Year Net Sales (Rs Cr) OPM (%) Net Profit (Rs Cr) EPS (Rs) PE (x)
FY18E 5,996 15.0% 332 5.6 11.6
FY19E 6,757 15.3% 392 6.6 9.9
FY20E 7,635 15.7% 458 7.8 8.4

Source: 5paisa research

NHPC

NHPC is a hydropower generation company with power generation capacity of 5,171MW in FY17. The company generated 23,275mn units of electricity against a target of 23,000 for FY17. The company is planning a significant expansion of power generation capacity over the coming years. A total of 8,481MW is currently under the clearance/approval stage. This includes plans to setup a thermal plant (1,320MW capacity) through a joint venture. We expect the company to report revenue CAGR of 18.1% over FY18E-20E aided by 7.2% CAGR in generation volumes and Plant Load Factor (PLF) remaining at 62-63% over the same period. We see EBITDA CAGR of 28.2% over FY18E20E aided by better utilization of newly added capacity. We expect PAT CAGR of 20.8% over FY18E-20E.

Year Net Sales (Rs Cr) OPM (%) Net Profit (Rs Cr) EPS (Rs) PE (x)
FY18E 9,031 57.3% 2855 2.8 9.9
FY19E 10,700 63.3% 3,593 3.5 7.9
FY20E 12,600 67.4% 4167 4.1 6.8

Source: 5paisa research

MEP Infra

MEP Infrastructure is independently and collectively engaged in toll projects, OMT (Operate, Manage & Transfer), Hybrid Annuity Model (HAM) and BOT. Due to MEP's JV with San Jose India, it is strategically planning to extend its road development portfolio based on HAM. It has bagged 5 new projects under HAM model worth Rs3,230cr.  MEP has achieved the first milestone for the Nagpur, Package-II and Mahuva to Kagavadar project. The Authority paid the first milestone payment (20% of physical progress) for Nagpur, Package-II and Mahuva to Kagavadar. The appointment date for other two HAM projects is expected shortly. The company has started collecting toll from 124 entry points to Delhi. EPC order book of Rs3,000cr also provides strong revenue visibility. Thus, we expect 27% CAGR in revenue over FY18E-20E. We see PAT CAGR of 39% over FY18E-FY20E.

Year Net Sales (Rs Cr) OPM (%) Net Profit (Rs Cr) EPS (Rs) PE (x)

§ **TO DO**
A. According to the stock research text, how many new projects has MEP Infrastructure won under the HAM model, and what are they worth?
B. Take the stock research text further from its last line.
The rows have nothing to do with the stock research text.

§ **RECORDED INFORMATION**

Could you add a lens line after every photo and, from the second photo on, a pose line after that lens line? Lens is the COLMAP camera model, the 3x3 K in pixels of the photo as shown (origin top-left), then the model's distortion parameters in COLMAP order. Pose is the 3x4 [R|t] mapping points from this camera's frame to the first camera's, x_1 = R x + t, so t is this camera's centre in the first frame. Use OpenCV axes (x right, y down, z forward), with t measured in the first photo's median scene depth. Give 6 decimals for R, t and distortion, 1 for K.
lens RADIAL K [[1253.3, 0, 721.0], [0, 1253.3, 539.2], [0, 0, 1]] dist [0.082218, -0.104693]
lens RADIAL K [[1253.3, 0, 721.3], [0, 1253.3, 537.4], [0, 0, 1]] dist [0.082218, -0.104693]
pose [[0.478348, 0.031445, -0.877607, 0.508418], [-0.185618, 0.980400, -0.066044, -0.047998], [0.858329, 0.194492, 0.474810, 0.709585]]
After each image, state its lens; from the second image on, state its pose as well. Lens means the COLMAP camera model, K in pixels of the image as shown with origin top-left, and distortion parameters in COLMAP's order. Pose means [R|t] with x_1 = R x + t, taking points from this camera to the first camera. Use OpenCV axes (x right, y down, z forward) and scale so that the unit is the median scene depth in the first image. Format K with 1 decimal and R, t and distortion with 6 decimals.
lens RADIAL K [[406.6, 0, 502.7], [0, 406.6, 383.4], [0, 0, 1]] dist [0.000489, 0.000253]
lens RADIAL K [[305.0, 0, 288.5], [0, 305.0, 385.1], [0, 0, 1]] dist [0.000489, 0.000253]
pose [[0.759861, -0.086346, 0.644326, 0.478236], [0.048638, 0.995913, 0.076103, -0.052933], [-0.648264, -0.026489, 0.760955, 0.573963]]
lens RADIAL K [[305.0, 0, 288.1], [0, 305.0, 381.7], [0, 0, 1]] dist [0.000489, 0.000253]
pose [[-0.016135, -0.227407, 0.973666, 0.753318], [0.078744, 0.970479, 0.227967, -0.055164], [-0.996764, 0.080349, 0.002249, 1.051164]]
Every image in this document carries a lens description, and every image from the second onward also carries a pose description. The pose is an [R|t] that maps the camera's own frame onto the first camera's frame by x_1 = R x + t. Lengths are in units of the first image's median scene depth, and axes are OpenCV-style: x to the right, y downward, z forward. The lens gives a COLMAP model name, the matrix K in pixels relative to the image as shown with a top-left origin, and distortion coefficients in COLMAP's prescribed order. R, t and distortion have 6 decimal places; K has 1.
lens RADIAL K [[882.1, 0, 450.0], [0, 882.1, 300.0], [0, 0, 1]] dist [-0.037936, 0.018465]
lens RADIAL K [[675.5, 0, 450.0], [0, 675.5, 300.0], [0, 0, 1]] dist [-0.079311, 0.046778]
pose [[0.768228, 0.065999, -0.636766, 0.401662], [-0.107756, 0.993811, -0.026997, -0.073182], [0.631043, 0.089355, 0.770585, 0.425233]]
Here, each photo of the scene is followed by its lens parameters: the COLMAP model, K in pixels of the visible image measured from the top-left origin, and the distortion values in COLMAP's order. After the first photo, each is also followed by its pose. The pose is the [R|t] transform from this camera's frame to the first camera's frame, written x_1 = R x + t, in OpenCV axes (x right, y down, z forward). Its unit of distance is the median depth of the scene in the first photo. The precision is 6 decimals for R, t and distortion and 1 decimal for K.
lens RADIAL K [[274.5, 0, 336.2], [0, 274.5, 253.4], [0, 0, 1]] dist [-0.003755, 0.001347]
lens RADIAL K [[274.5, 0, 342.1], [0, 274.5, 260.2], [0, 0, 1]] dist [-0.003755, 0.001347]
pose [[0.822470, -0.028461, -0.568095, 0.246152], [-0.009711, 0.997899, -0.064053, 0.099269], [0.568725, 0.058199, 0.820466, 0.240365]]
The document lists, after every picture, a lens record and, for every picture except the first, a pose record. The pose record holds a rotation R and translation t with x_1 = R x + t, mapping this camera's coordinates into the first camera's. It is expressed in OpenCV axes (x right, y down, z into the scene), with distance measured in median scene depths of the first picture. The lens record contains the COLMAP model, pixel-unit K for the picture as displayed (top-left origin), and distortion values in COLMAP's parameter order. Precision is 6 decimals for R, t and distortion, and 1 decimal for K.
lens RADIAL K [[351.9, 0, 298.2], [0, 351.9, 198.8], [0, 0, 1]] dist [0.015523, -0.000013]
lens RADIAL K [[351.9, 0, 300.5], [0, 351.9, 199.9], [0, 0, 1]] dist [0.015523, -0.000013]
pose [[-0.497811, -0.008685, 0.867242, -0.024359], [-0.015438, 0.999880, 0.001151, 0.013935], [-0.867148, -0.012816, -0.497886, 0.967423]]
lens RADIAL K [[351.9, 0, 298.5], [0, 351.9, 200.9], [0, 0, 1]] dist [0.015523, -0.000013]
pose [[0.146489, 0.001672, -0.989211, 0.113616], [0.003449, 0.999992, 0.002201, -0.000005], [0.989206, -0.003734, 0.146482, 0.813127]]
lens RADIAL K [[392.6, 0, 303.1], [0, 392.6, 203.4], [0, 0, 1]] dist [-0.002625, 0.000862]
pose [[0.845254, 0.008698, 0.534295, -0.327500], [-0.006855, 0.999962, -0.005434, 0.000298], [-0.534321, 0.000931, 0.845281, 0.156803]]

§ **RESPONSES BY ITEM NUMBER**
A. Five projects worth Rs3,230cr.

B.
FY18E 2,444 44.2% 67 4.1 20.9
FY19E 3,877 33.3% 116 7.2 12.0
FY20E 3,994 33.6% 124 7.6 11.3

Source: 5paisa research

IDFC Ltd

IDFC Limited, through its subsidiaries, operates as a non-banking financial company in India. We expect NII to grow at CAGR of ~23% over FY18E-20E led by ~20% growth in credit. Among segments, faster growth is expected to come from retail. Expansion of banking business and non-interest income growth from AMC and securities business will lead to strong loan book growth. Its NIM is expected to expand by ~20bps yoy to 2.30% in FY18E. We foresee non-interest income to grow by ~16% yoy in FY18E supported by the Infra Development Fund worth ~Rs440cr. Alternative Investment Fund is expected to benefit from PE deals and infra debt management. Due to higher granularity, we expect NPA to improve in FY18E. It has increased its focus on branch efficiency, which should improve cost/income ratio.

Year Net Profit (Rs Cr) EPS (Rs) PE (x) P/BV
FY18E 851 5.3 9.8 0.7
FY19E 1,193 7.5 7.0 0.6
FY20E 1,445 9.1 5.7 0.6

Source: 5paisa research

SJVN

SJVN is a power generation company which operates hydro, wind and solar plants. The total power generation capacity at the end of FY17 stood at 1,964.6MW. Hydroelectric sources generate power of 1,912MW with wind and solar accounting for 47.6MW and 5MW respectively. SJVN is also planning to set up a 1,320MW thermal power plant at Buxar, Bihar. The company has committed to develop 1,000MW of solar power generation capacity over the next 5-7 years. We expect the company to report revenue CAGR of 7% over FY18E-20E aided by near ~100% utilization levels over FY18E-20E. We foresee EBITDA CAGR of 6.9% over FY18E-20E aided by better utilization of new capacity added by the end of FY19E. We expect PAT CAGR of 6.9% over FY18E-20E.

Year Net Sales (Rs Cr) OPM (%) Net Profit (Rs Cr) EPS (Rs) PE (x)
FY18E 2,669 78.8% 1561 3.8 9.2
FY19E 2,856 78.7% 1,691 4.1 8.5
FY20E 3,055 78.6% 1784 4.3 8.1

Source: 5paisa research

Disclaimer: Stocks mentioned in this article are not stock recommendations. They get mention in the story on the basis of their performance.